WHAT YOU HAVE TO DO: Look below for the line containing "[286,196,382,213] 些有实法的确 ->"; write out that line and each one after it to the end, exactly, and nothing else.

- Opening Delimiter -

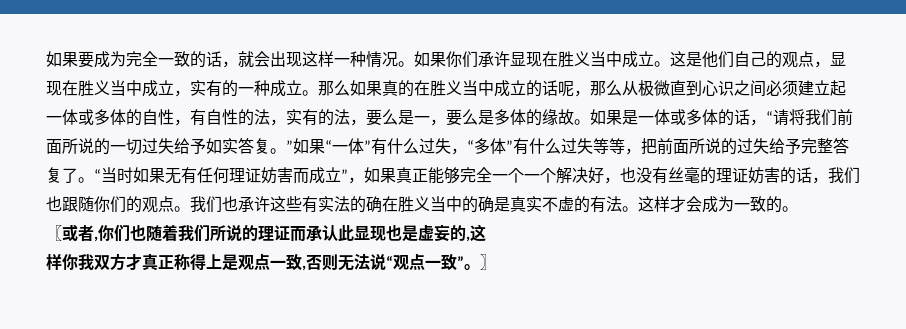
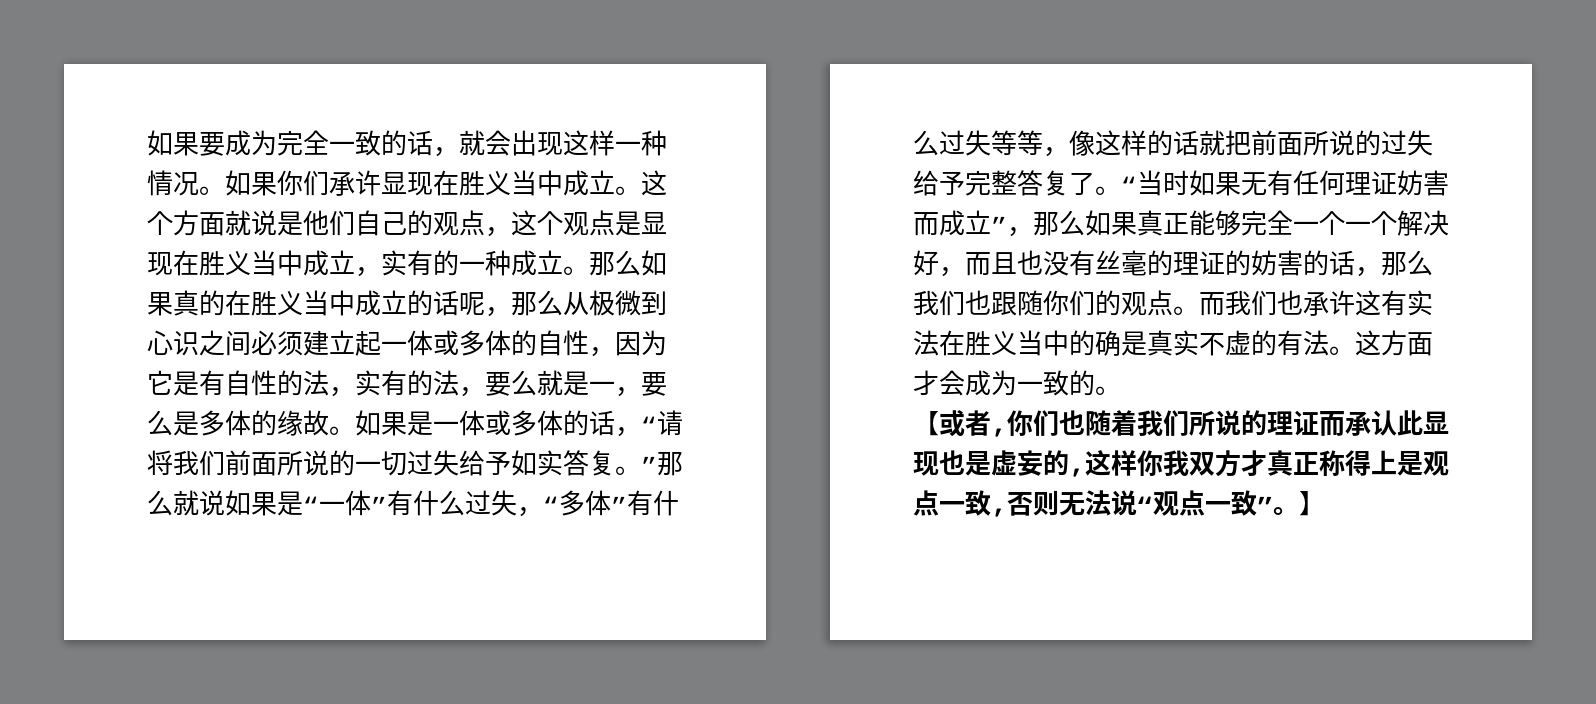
(686, 59) none -> [147,210,277,236] 个方面就说
(830, 64) none -> [511,210,641,236] 这个观点是
[670,80,686,96] 直 -> (641, 303) none
(190, 122) none -> [615,330,667,356] [147,370,199,396] 因为它是
(398, 117) none -> [537,370,563,396] 就
[293,138,325,154] 如果 -> [657,451,683,476] [147,490,303,516] 那么就说如果是
(641, 151) none -> [1069,130,1225,156] 像这样的话就
(364, 180) none -> [1033,210,1085,236] 那么
(620, 180) none -> [965,252,1017,276] 而且
(748, 175) none -> [1225,250,1251,276] 的
(828, 180) none -> [1381,250,1433,276] 那么
(190, 209) none -> [1199,292,1225,316] 而
[286,196,382,213] 些有实法的确 -> [1381,290,1433,316] [913,330,939,356] 有实法
[654,196,670,212] 样 -> [1381,330,1433,356] 方面
[46,225,62,241] 〖 -> [913,411,939,436] 【
(486, 233) // -> (1111, 463) none
[480,254,496,270] 〗 -> [1299,491,1325,516] 】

- Closing Delimiter -

TASK RESULT:
[286,196,382,213] 些有实法的确 -> [1381,290,1433,316] [913,330,939,356] 有实法
[654,196,670,212] 样 -> [1381,330,1433,356] 方面
[46,225,62,241] 〖 -> [913,411,939,436] 【
(486, 233) // -> (1111, 463) none
[480,254,496,270] 〗 -> [1299,491,1325,516] 】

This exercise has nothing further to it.